A quick trip to the error console (" Error: Places AutoComplete: [xpconnect wrapped mozIStorageError] Source File: file:///usr/lib64/xulrunner-1.9.2/components/nsPlacesAutoComplete.js Line: 496") and a moan at Red Hat's Mozilla maintainer led me to suspect that the places.sqlite file in my Firefox profile - which stores the browsing history - was somehow problematic, though it clearly wasn't entirely broken as I could browse History / Show All History just fine, and sqlite3 didn't seem to have problems with it.

I confirmed that moving this file and letting Firefox generate a new one made the feature itself work again, but of course it didn't have my actual browsing history, so that was no good.

Finally, with a bit of GoogleHelp, I got it sorted. Back up the 'broken' places.sqlite to places.sqlite.bak, run Firefox to get a fresh places.sqlite generated, quit Firefox again, and do:

echo ".dump" | sqlite3 places.sqlite.bak | sqlite3 places.sqlite

re-run Firefox, and the feature's working and my actual browsing history is in it. Phew!

Another neat process improvment: tt-rss

I've written about various geeky bits I use to streamline some things I do a lot of - bip and bitlbee for proxying IRC and IM conversations, having my own mail and groupware servers and so on. I just set up another one this morning: Tiny Tiny RSS (thanks to Leonardo Fontenelle for the tip).

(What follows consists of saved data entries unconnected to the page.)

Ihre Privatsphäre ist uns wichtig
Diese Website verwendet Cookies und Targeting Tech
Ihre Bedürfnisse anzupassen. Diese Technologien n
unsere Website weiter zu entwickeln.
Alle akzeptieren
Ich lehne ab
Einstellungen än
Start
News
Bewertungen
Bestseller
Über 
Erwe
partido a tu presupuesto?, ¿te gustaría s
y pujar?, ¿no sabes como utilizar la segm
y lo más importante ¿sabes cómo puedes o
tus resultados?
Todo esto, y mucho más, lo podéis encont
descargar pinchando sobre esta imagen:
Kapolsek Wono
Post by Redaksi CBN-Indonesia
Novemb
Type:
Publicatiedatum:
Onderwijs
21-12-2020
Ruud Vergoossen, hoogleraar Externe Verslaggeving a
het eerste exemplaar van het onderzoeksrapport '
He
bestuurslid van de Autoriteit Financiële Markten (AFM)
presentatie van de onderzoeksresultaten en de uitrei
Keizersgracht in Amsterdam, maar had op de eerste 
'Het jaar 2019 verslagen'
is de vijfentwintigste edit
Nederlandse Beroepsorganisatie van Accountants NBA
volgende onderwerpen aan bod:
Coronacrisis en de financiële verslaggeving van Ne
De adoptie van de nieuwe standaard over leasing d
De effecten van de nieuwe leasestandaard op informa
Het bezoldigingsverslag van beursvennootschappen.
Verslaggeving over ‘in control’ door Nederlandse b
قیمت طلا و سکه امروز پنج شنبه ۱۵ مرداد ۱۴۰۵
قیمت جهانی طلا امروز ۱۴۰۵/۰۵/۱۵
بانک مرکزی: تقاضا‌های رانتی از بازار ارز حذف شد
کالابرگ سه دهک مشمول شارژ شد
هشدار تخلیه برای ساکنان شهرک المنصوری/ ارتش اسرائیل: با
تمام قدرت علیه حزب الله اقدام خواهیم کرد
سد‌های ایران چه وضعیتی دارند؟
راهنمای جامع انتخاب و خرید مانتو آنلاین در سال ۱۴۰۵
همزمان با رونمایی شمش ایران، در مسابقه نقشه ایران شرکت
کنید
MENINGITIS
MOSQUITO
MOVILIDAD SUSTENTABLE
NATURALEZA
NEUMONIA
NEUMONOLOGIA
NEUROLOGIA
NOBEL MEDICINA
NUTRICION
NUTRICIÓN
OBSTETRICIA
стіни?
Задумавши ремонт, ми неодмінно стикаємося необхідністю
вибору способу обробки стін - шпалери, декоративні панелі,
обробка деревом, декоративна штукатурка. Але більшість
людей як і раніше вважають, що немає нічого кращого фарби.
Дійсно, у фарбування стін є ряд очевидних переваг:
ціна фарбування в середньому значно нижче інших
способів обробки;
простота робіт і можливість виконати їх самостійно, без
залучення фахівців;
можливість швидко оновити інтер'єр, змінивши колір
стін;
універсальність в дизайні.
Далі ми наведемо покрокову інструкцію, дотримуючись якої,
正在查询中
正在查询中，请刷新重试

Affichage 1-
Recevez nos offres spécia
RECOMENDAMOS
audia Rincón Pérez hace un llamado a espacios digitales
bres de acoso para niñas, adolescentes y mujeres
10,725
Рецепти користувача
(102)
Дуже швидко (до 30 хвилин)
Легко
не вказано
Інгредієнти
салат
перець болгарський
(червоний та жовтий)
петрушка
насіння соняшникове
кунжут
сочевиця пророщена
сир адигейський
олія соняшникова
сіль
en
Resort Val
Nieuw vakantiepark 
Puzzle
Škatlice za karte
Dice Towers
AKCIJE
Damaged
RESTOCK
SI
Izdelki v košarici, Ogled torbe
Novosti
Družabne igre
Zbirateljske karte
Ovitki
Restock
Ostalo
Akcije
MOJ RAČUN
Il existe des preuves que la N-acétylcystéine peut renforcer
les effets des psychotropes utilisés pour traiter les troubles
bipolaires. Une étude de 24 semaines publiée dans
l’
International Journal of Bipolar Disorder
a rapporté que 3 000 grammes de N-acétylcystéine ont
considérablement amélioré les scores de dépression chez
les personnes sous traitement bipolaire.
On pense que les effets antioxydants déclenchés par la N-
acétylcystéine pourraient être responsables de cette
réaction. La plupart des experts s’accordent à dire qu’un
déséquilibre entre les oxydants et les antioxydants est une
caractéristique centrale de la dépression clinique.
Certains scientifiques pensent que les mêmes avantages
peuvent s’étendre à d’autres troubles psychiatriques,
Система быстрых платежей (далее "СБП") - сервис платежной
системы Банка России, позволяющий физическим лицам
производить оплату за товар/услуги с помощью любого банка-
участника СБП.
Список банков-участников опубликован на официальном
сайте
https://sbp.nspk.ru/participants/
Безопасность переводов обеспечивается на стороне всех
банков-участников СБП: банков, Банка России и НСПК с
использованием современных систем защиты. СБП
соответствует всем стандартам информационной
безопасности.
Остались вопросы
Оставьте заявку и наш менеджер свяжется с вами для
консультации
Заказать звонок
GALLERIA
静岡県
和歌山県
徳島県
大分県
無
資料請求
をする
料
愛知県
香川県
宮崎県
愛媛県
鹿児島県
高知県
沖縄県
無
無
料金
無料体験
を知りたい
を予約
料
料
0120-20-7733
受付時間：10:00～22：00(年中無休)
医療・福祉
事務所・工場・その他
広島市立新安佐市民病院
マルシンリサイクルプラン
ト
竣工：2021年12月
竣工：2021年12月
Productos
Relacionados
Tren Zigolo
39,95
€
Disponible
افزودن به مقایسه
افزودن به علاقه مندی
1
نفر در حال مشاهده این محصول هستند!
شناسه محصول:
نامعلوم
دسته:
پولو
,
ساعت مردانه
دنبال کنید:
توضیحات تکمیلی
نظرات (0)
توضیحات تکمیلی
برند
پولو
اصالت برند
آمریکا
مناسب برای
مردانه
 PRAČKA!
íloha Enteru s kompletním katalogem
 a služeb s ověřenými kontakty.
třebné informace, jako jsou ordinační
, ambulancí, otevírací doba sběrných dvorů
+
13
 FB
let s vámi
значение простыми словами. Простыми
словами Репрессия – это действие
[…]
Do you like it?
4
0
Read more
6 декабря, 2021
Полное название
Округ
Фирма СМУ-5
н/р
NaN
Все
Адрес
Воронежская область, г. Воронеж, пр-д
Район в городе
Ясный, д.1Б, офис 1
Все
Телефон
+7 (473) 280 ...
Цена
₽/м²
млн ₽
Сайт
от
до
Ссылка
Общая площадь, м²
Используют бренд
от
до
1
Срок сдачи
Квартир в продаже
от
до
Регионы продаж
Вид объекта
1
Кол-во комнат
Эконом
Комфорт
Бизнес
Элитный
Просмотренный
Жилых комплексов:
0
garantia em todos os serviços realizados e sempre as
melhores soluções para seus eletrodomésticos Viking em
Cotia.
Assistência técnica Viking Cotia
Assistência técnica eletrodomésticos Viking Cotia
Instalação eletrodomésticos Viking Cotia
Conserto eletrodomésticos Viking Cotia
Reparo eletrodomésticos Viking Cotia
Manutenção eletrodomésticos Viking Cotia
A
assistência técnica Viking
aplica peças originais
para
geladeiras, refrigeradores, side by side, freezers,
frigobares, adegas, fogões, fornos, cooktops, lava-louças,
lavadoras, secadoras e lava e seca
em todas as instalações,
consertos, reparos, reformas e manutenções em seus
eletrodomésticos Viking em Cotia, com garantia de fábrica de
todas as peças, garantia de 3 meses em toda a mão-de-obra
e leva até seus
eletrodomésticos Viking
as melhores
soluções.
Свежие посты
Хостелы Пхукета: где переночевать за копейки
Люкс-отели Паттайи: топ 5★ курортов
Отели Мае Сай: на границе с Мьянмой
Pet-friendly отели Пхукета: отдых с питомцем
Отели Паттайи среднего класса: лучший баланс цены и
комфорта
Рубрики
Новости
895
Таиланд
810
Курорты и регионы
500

This is a pretty humdrum one, and I imagine I'm a long way behind many people on this, but ah well. It's just a feed reader implemented as a webapp - so it's like using liferea only it runs on your web server (you, uh, DO have a web server, right?) so you can access it from anywhere. Or, it's like using Bloglines or something similar, except you run the server yourself, so Google doesn't get to add 'what blogs you read' to the already worryingly long and juicy list of information it has on you.

I wasn't using any kind of aggregator before this - I spent...er...rather a long time per day reading umpteen different sites (Engadget, The Register, Planet Fedora, Planet GNOME, BBC and CBC News, OS News, Linux Today, TuxMachines, and Slashdot, if you must know) via Firefox's bookmark toolbar, and compulsively checking a dozen or so others for very periodic updates (comic sites, a couple of git changelogs, you get the picture). This is just vastly better.

The only downside is that it's seriously affected my procrastination capabilities. I need to figure out some whole new thing to do when I want to avoid some particularly tedious work-related hoop jumping exercise. Damn it!